MetadataShow full item record
The Federal Aviation Administration (FAA) is primarily responsible for the advancement, safety, and regulation of civil aviation, as well as overseeing the development of the air traffic control system in the United States. As such, it is faced with tremendous amounts of data on a daily basis. This data, which comes in high volumes, in various formats, from disparate sources and at various frequencies, is used by FAA analysts and researchers to make accurate forecasts, improve the safety and operational performance of their operations, and streamline processes. However, by its very nature, aviation Big Data presents a number of challenges to analysts: it impedes their ability to get a real-time picture of the state of the system, identify trends and operational patterns, make real-time predictions, etc. As such, the overarching objective of the present effort is to support FAA through the development of a data fusion framework to support the analysis of aviation Big Data. For the purpose of this research, three datasets were considered: System-Wide Information Management (SWIM) Flight Publication Data Service (SFDPS), Traffic Flow Management System (TFMS), and Meteorological Terminal Aviation Routine (METAR). The equivalent of one day of data was retrieved from each dataset, parsed and fused. A use case was then used to illustrate how a data fusion framework could be used by FAA analysts and researchers.

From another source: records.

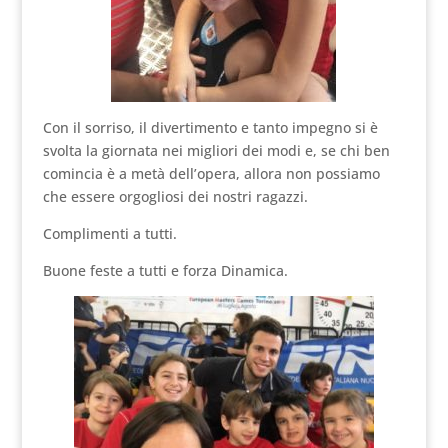
Con il sorriso, il divertimento e tanto impegno si è
svolta la giornata nei migliori dei modi e, se chi ben
comincia è a metà dell’opera, allora non possiamo
che essere orgogliosi dei nostri ragazzi.
Complimenti a tutti.
Buone feste a tutti e forza Dinamica.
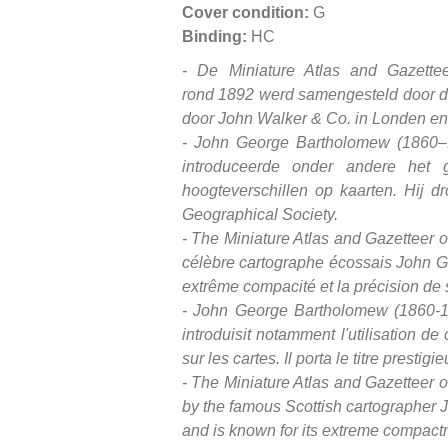
Cover condition:
G
Binding:
HC
- De Miniature Atlas and Gazettee
rond 1892 werd samengesteld door de
door John Walker & Co. in Londen en
- John George Bartholomew (1860–19
introduceerde onder andere het g
hoogteverschillen op kaarten. Hij d
Geographical Society.
-
The Miniature Atlas and Gazetteer o
célèbre cartographe écossais John Ge
extrême compacité et la précision de 
- John George Bartholomew (1860-192
introduisit notamment l'utilisation d
sur les cartes. Il porta le titre prest
- The Miniature Atlas and Gazetteer o
by the famous Scottish cartographer 
and is known for its extreme compact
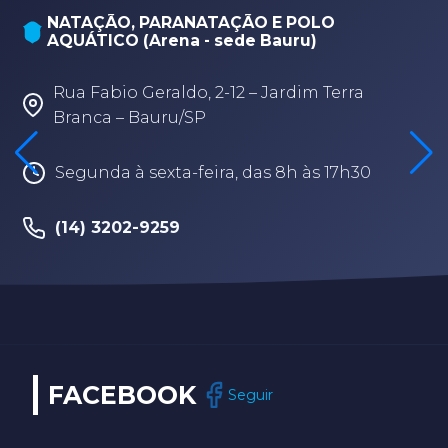
NATAÇÃO, PARANATAÇÃO E POLO
AQUÁTICO (Arena - sede Bauru)
Rua Fabio Geraldo, 2-12 – Jardim Terra
Branca – Bauru/SP
Segunda à sexta-feira, das 8h às 17h30
(14) 3202-9259
FACEBOOK
Seguir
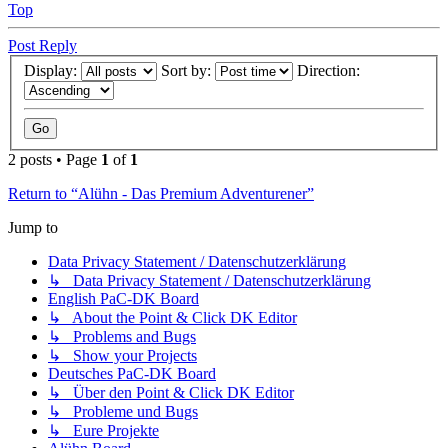
Top
Post Reply
Display:
Sort by:
Direction:
2 posts • Page
1
of
1
Return to “Alühn - Das Premium Adventurener”
Jump to
Data Privacy Statement / Datenschutzerklärung
↳ Data Privacy Statement / Datenschutzerklärung
English PaC-DK Board
↳ About the Point & Click DK Editor
↳ Problems and Bugs
↳ Show your Projects
Deutsches PaC-DK Board
↳ Über den Point & Click DK Editor
↳ Probleme und Bugs
↳ Eure Projekte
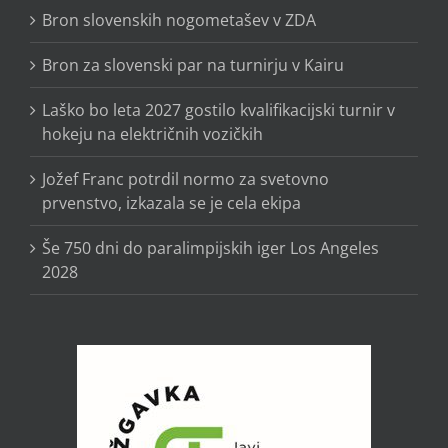
Bron slovenskih nogometašev v ZDA
Bron za slovenski par na turnirju v Kairu
Laško bo leta 2027 gostilo kvalifikacijski turnir v
hokeju na električnih vozičkih
Jožef Franc potrdil normo za svetovno
prvenstvo, izkazala se je cela ekipa
Še 750 dni do paralimpijskih iger Los Angeles
2028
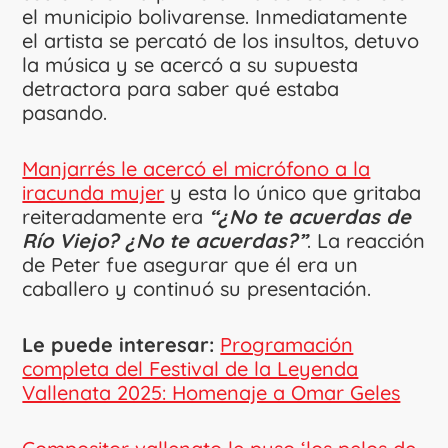
el municipio bolivarense. Inmediatamente
el artista se percató de los insultos, detuvo
la música y se acercó a su supuesta
detractora para saber qué estaba
pasando.
Manjarrés le acercó el micrófono a la
iracunda mujer
y esta lo único que gritaba
reiteradamente era
“¿No te acuerdas de
Río Viejo? ¿No te acuerdas?”
. La reacción
de Peter fue asegurar que él era un
caballero y continuó su presentación.
Le puede interesar:
Programación
completa del Festival de la Leyenda
Vallenata 2025: Homenaje a Omar Geles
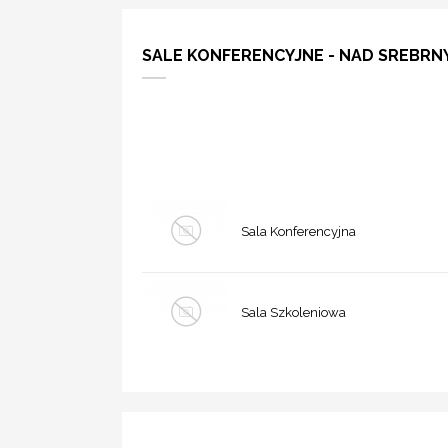
SALE KONFERENCYJNE - NAD SREBRN
Sala Konferencyjna
Sala Szkoleniowa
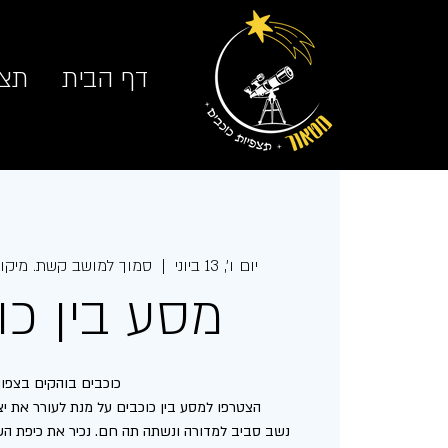
דף הבית
תצפ
יום ו׳, 13 ביוני
  |  
סמוך למושב קשת. מיקום
מסע בין כו
נשב סביב למדורה ונשתה תה חם. נכיר את כיפת השמ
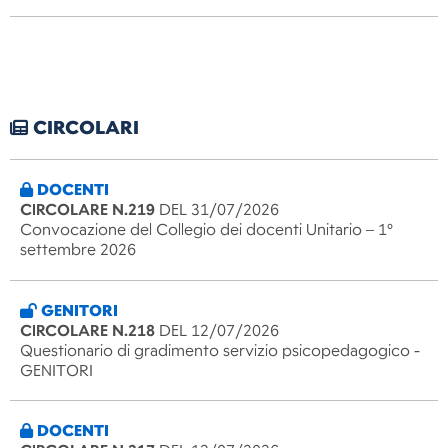
CIRCOLARI
DOCENTI
CIRCOLARE N.219
DEL 31/07/2026
Convocazione del Collegio dei docenti Unitario – 1°
settembre 2026
GENITORI
CIRCOLARE N.218
DEL 12/07/2026
Questionario di gradimento servizio psicopedagogico -
GENITORI
DOCENTI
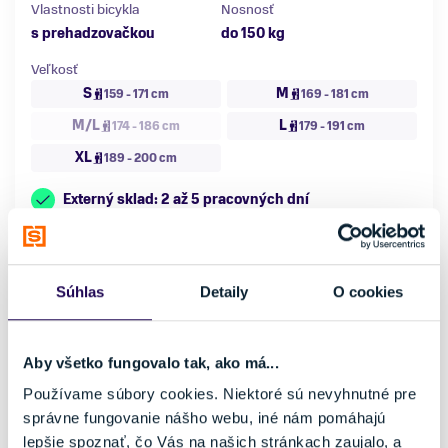
Vlastnosti bicykla
Nosnosť
s prehadzovačkou
do 150 kg
Veľkosť
S
M
159 - 171 cm
169 - 181 cm
M/L
L
174 - 186 cm
179 - 191 cm
XL
189 - 200 cm
Externý sklad: 2 až 5 pracovných dní
NOVINKA
Súhlas
Detaily
O cookies
Aby všetko fungovalo tak, ako má...
Používame súbory cookies. Niektoré sú nevyhnutné pre
správne fungovanie nášho webu, iné nám pomáhajú
lepšie spoznať, čo Vás na našich stránkach zaujalo, a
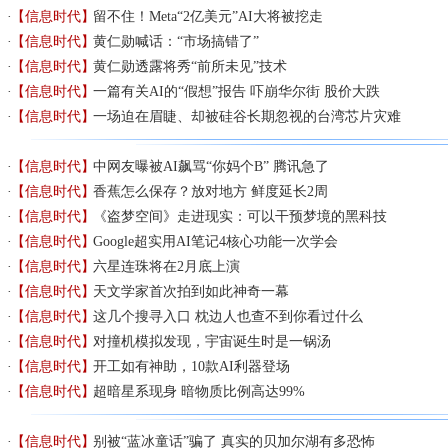
【信息时代】
留不住！Meta“2亿美元”AI大将被挖走
【信息时代】
黄仁勋喊话：“市场搞错了”
【信息时代】
黄仁勋透露将秀“前所未见”技术
【信息时代】
一篇有关AI的“假想”报告 吓崩华尔街 股价大跌
【信息时代】
一场迫在眉睫、却被硅谷长期忽视的台湾芯片灾难
【信息时代】
中网友曝被AI飙骂“你妈个B” 腾讯急了
【信息时代】
香蕉怎么保存？放对地方 鲜度延长2周
【信息时代】
《盗梦空间》走进现实：可以干预梦境的黑科技
【信息时代】
Google超实用AI笔记4核心功能一次学会
【信息时代】
六星连珠将在2月底上演
【信息时代】
天文学家首次拍到如此神奇一幕
【信息时代】
这几个搜寻入口 枕边人也查不到你看过什么
【信息时代】
对撞机模拟发现，宇宙诞生时是一锅汤
【信息时代】
开工如有神助，10款AI利器登场
【信息时代】
超暗星系现身 暗物质比例高达99%
【信息时代】
别被“蓝冰童话”骗了 真实的贝加尔湖有多恐怖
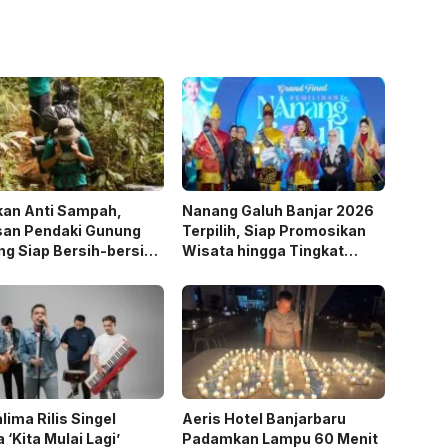
kan Anti Sampah,
Nanang Galuh Banjar 2026
san Pendaki Gunung
Terpilih, Siap Promosikan
g Siap Bersih-bersih
Wisata hingga Tingkat
HUT RI
Nasional
lima Rilis Singel
Aeris Hotel Banjarbaru
 ‘Kita Mulai Lagi’
Padamkan Lampu 60 Menit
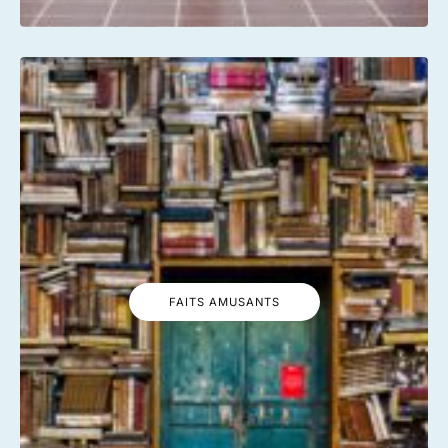
FAITS AMUSANTS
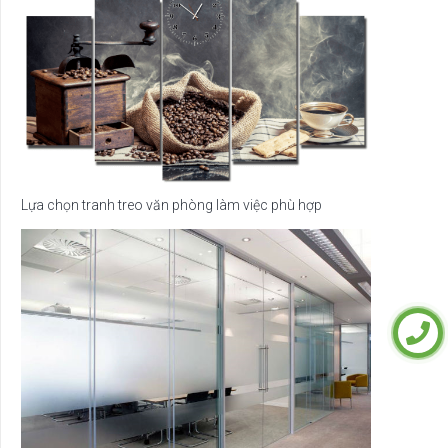
Lựa chọn tranh treo văn phòng làm việc phù hợp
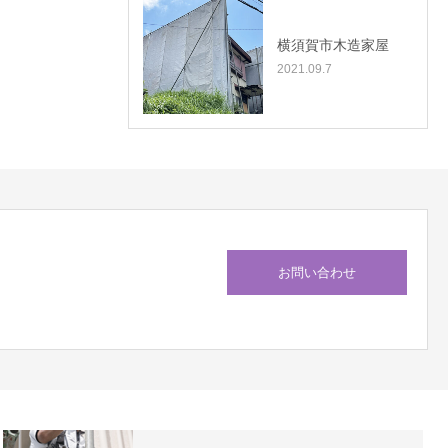
横須賀市木造家屋
2021.09.7
お問い合わせ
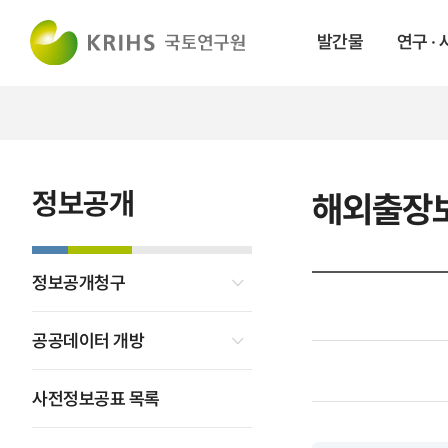
발간물
연구 ·
정보공개
해외출장
정보공개청구
공공데이터 개방
사전정보공표 목록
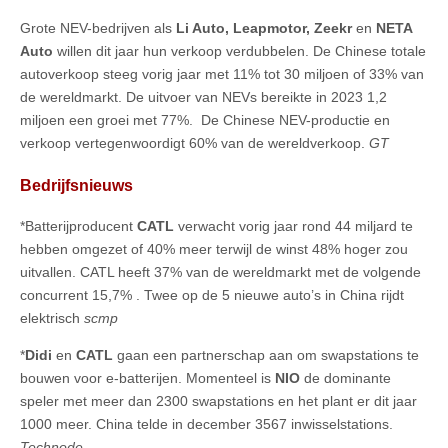
Grote NEV-bedrijven als
Li Auto, Leapmotor, Zeekr
en
NETA
Auto
willen dit jaar hun verkoop verdubbelen. De Chinese totale
autoverkoop steeg vorig jaar met 11% tot 30 miljoen of 33% van
de wereldmarkt. De uitvoer van NEVs bereikte in 2023 1,2
miljoen een groei met 77%. De Chinese NEV-productie en
verkoop vertegenwoordigt 60% van de wereldverkoop.
GT
Bedrijfsnieuws
*Batterijproducent
CATL
verwacht vorig jaar rond 44 miljard te
hebben omgezet of 40% meer terwijl de winst 48% hoger zou
uitvallen. CATL heeft 37% van de wereldmarkt met de volgende
concurrent 15,7% . Twee op de 5 nieuwe auto’s in China rijdt
elektrisch
scmp
*
Didi
en
CATL
gaan een partnerschap aan om swapstations te
bouwen voor e-batterijen. Momenteel is
NIO
de dominante
speler met meer dan 2300 swapstations en het plant er dit jaar
1000 meer. China telde in december 3567 inwisselstations.
Technode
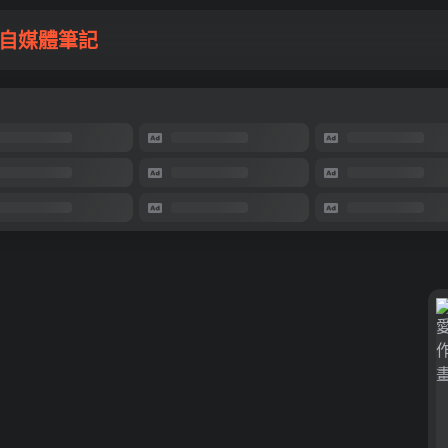
自媒體筆記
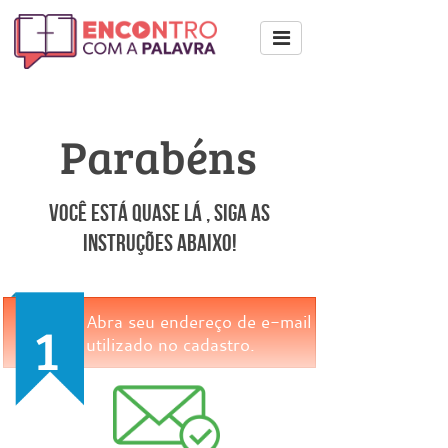
Parabéns
Você está quase lá , siga as
instruções abaixo!
Abra seu endereço de e-mail
1
utilizado no cadastro.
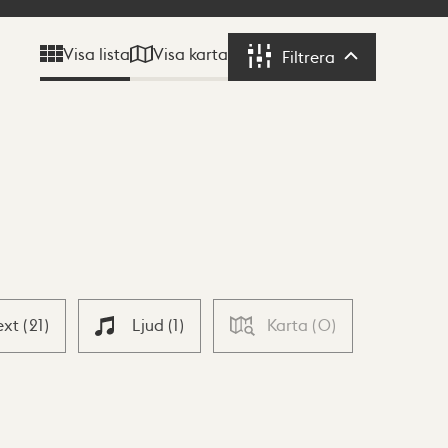
Visa karta
Visa lista
Filtrera
Filtrera
ext
(
21
)
Ljud
(
1
)
Karta
(
0
)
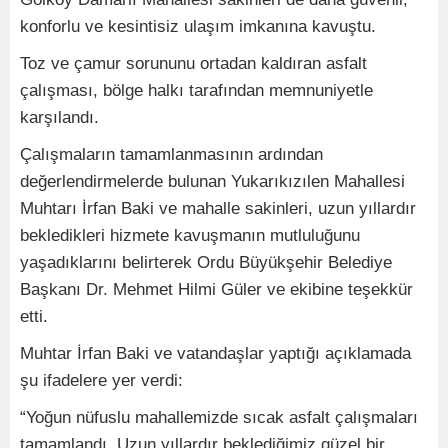
konforlu ve kesintisiz ulaşım imkanına kavuştu.
Toz ve çamur sorununu ortadan kaldıran asfalt
çalışması, bölge halkı tarafından memnuniyetle
karşılandı.
Çalışmaların tamamlanmasının ardından
değerlendirmelerde bulunan Yukarıkızılen Mahallesi
Muhtarı İrfan Baki ve mahalle sakinleri, uzun yıllardır
bekledikleri hizmete kavuşmanın mutluluğunu
yaşadıklarını belirterek Ordu Büyükşehir Belediye
Başkanı Dr. Mehmet Hilmi Güler ve ekibine teşekkür
etti.
Muhtar İrfan Baki ve vatandaşlar yaptığı açıklamada
şu ifadelere yer verdi:
“Yoğun nüfuslu mahallemizde sıcak asfalt çalışmaları
tamamlandı. Uzun yıllardır beklediğimiz güzel bir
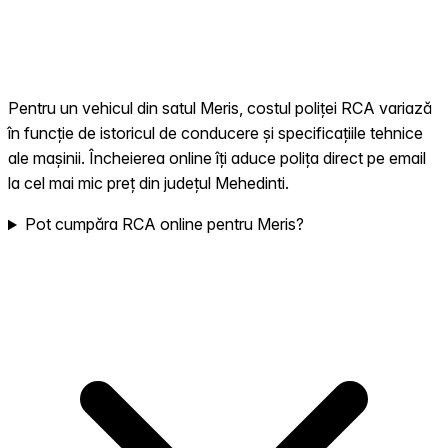
Pentru un vehicul din satul Meris, costul poliței RCA variază
în funcție de istoricul de conducere și specificațiile tehnice
ale mașinii. Încheierea online îți aduce polița direct pe email
la cel mai mic preț din județul Mehedinti.
Pot cumpăra RCA online pentru Meris?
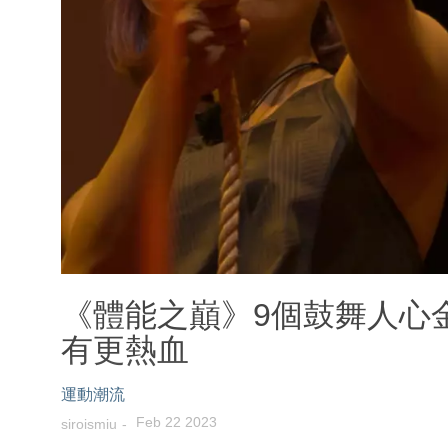
《體能之巔》9個鼓舞人心
有更熱血
運動潮流
Feb 22 2023
siroismiu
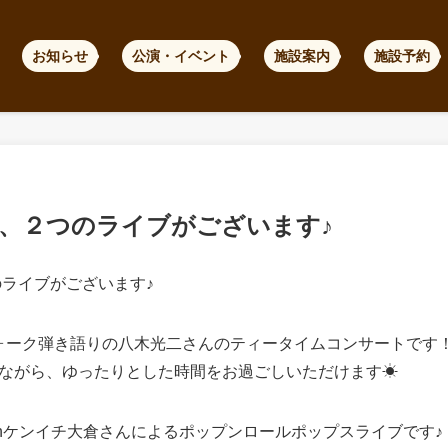
お知らせ
公演・イベント
施設案内
施設予約
は、２つのライブがございます♪
のライブがございます♪
、フォーク弾き語りの八木光二さんのティータイムコンサートです
ながら、ゆったりとした時間をお過ごしいただけます☀︎
withケンイチ大倉さんによるポップンロールポップスライブです♪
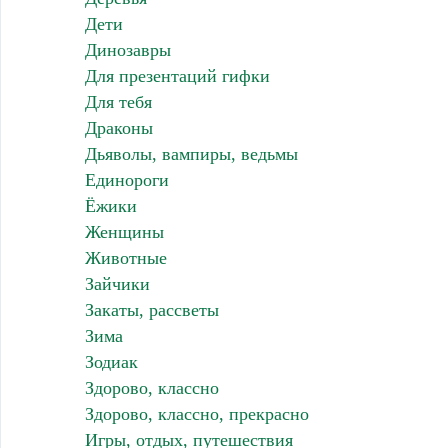
Дети
Динозавры
Для презентаций гифки
Для тебя
Драконы
Дьяволы, вампиры, ведьмы
Единороги
Ёжики
Женщины
Животные
Зайчики
Закаты, рассветы
Зима
Зодиак
Здорово, классно
Здорово, классно, прекрасно
Игры, отдых, путешествия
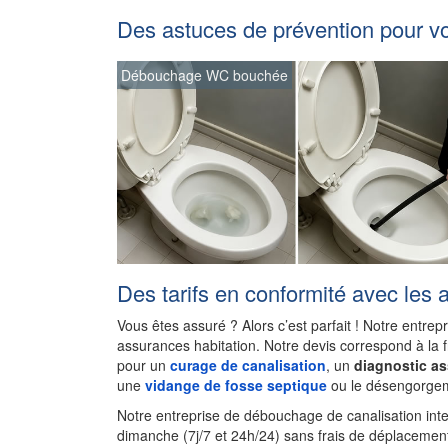
Des astuces de prévention pour v
Débouchage WC bouchée
Des tarifs en conformité avec les 
Vous êtes assuré ? Alors c’est parfait ! Notre entrep
assurances habitation. Notre devis correspond à la 
pour un
curage de canalisation
, un
diagnostic a
une
vidange de fosse septique
ou le désengorgem
Notre entreprise de débouchage de canalisation inte
dimanche (7j/7 et 24h/24) sans frais de déplacement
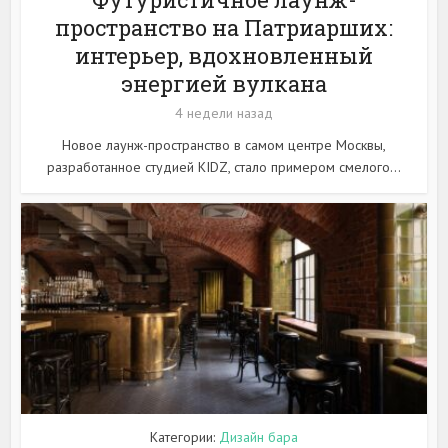
пространство на Патриарших:
интерьер, вдохновленный
энергией вулкана
4 недели назад
Новое лаунж-пространство в самом центре Москвы,
разработанное студией KIDZ, стало примером смелого...
Категории:
Дизайн бара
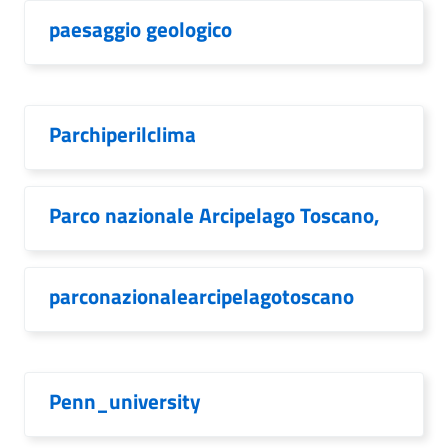
paesaggio geologico
Parchiperilclima
Parco nazionale Arcipelago Toscano,
parconazionalearcipelagotoscano
Penn_university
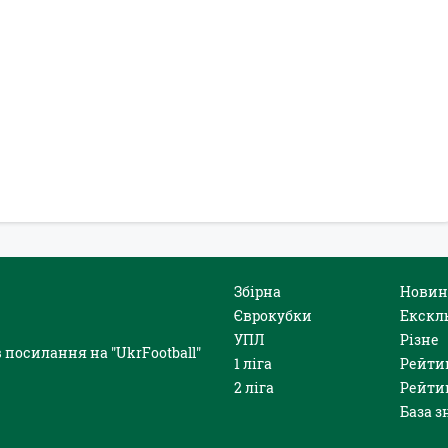
Збірна
Новин
Єврокубки
Екскл
УПЛ
Різне
 посилання на "UkrFootball"
1 ліга
Рейти
2 ліга
Рейти
База з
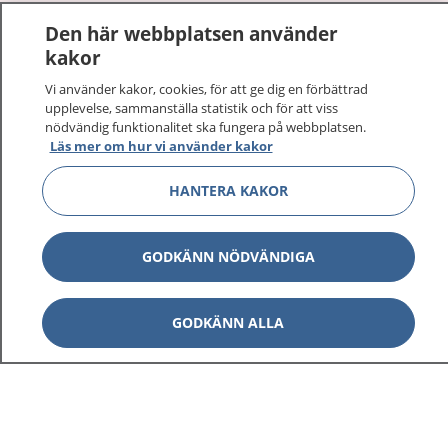
1177
–
tryggt om din hälsa och vård
Den här webbplatsen använder
kakor
På 1177.se får du råd om hälsa och information om
sjukdomar och vilka mottagningar du kan kontakta.
Vi använder kakor, cookies, för att ge dig en förbättrad
upplevelse, sammanställa statistik och för att viss
Logga in för att läsa din journal och göra dina
nödvändig funktionalitet ska fungera på webbplatsen.
vårdärenden. Ring telefonnummer 1177 för
Läs mer om hur vi använder kakor
sjukvårdsrådgivning dygnet runt.
1177 ger dig råd när du vill må bättre.
HANTERA KAKOR
GODKÄNN NÖDVÄNDIGA
Visa inn
1177 på flera språk
GODKÄNN ALLA
Visa inn
Om 1177
Visa inn
Kontakt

The use case focused on predicting the occurrence of weather-related Ground Delay Programs (GDP) at the Newark (EWR), La Guardia (LGA), and Boston Logan (BOS) International Airports. This involved developing a prediction model using the Decision Tree Machine Learning technique. Evaluation metrics such as Matthew’s Correlation Coefficient were then used to evaluate the model’s performance. It is expected that a data fusion framework, once integrated within the FAA’s Computing and Analytics Shared Services Integrated Environment (CASSIE) could be used by analysts and researchers alike to identify trends and patterns and develop efficient methods to ensure that the U.S. civil and general aviation remains the safest in the world.